= Wadume =

Notorious criminal in Nigeria

Wadume whose real name is Hamisu Bala is a Nigerian kidnap for ransom kingpin based in  Taraba State but operated across Northeast, Northwest and North central states of Nigeria. He was arrested in August 2019 by the Nigerian Inspector General of Police Intelligence Response Team (IRT). During investigations, it was established that Wadume supplied arms and ammunition to terrorists in the Northeast Nigeria and cattle rustlers across Northern region of Nigeria.

== Early life ==

Wadume dropped out of school at Junior Secondary School 3 and went into fish business where he established fish ponds. Later, he joined political thuggery.

== Arrest ==

Wadume was arrested in August 2019 while drinking tea with friends in his house in Ibi Town, Taraba State.

== Escape ==

While being conveyed to Abuja for further investigation, the police vehicle conveying him came under attack at a check point guarded by soldiers after passing the first military check point where they reportedly identified themselves as police officers from Abuja and that they were holding a kidnap kingpin (Wadume) reportedly known to the Commander of the military check points. The soldiers at the second check point said they were alerted that the occupants of the vehicle were kidnappers who had just kidnapped Wadume in his house and being taken away to a hideout. On the order of the Captain, the soldiers chased after the police vehicle on a rescue mission firing shots at the vehicle. By the time the police vehicle stopped, three police officers and two civilians had been killed and five others injured.
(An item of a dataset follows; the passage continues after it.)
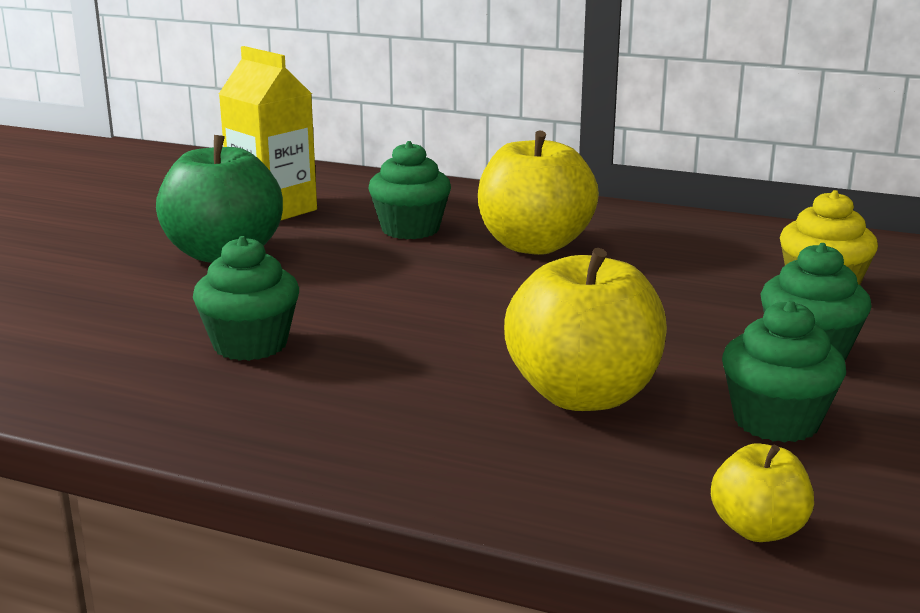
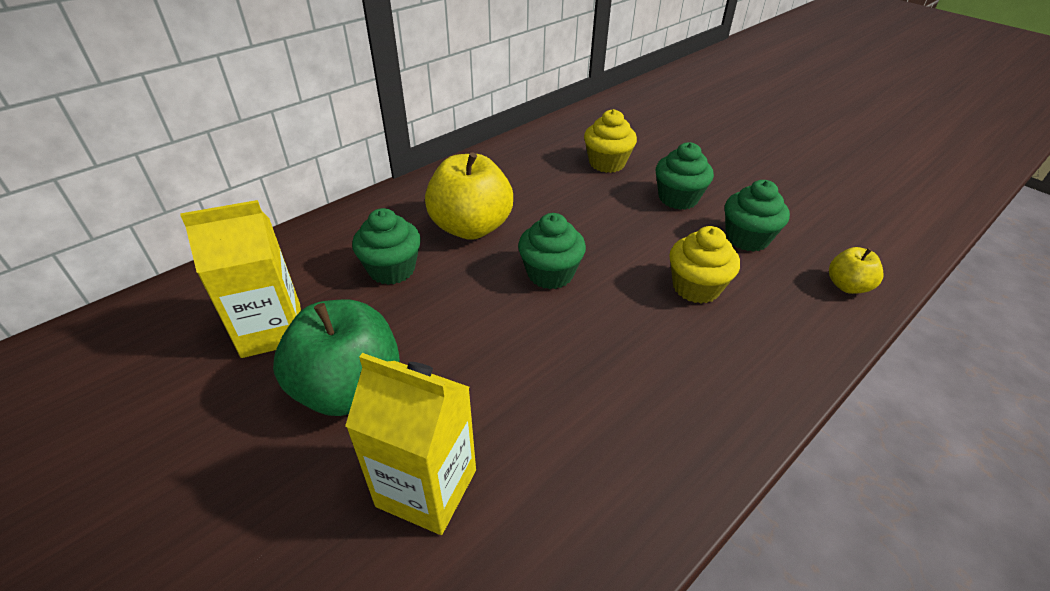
camera: 65 degrees left, 20 degrees up
green cupcake [193,236,299,361] -> green cupcake moved to [518,213,586,289]
yellow apple [504,248,667,411] -> yellow cupcake [670,226,740,303]
none -> yellow carton [345,353,476,535]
== Military involvement ==

Wadume was freed from leg and handcuffs by the soldiers and asked to go home but Wadume went into hiding prompting a fresh manhunt for him. This raised a suspicion of conspiracy. Later the police issued a statement that the police team who arrested Wadume had informed the soldiers that they were on security operations around the area to effect the arrest of criminals but the military denied that it had been informed before the operation was carried. It was revealed in the course of investigation that the army captain had had 191 phone conversations with Wadume prior to the incident.

== Rearrest ==
On 19 August 2019, Wadume was rearrested by Police in a hideout at Latin Mai Allo Hotoro in Kano State.

== Identification ==
On 26 August 2019,  four of Wadume's victims identified him as the leader of the kidnap gang that seized them for ransom and said they would testify against him during court trial.

== Investigations ==
The police recovered four AK47 and two K2 rifles from one of Wadume's relations who said the weapons belonged to Wadume. Investigations further revealed that Wadume had purchased 10 AK47 rifles from the black market within one year and supplied terrorists in the northeast Nigeria and cattle rustlers across Northern region of Nigeria.

== Court trial ==

On 8 June 2020, the federal government of Nigeria arraigned Wadume along with six others on 13 count charges of terrorism. One of the charges read: "That you Hamisu Bala, (aka Wadume) of Ibi Local Government Area, Taraba, between February and April 2019 at Takum and Ibi Local Government Areas, within the jurisdiction of this court, knowingly seized and detained one Usman Garba at his filling station in Takum, demanded and collected a ransom of N106 million before he was released". Wadume and all his co-accused pleaded 'not guilty' after the charges were read to them.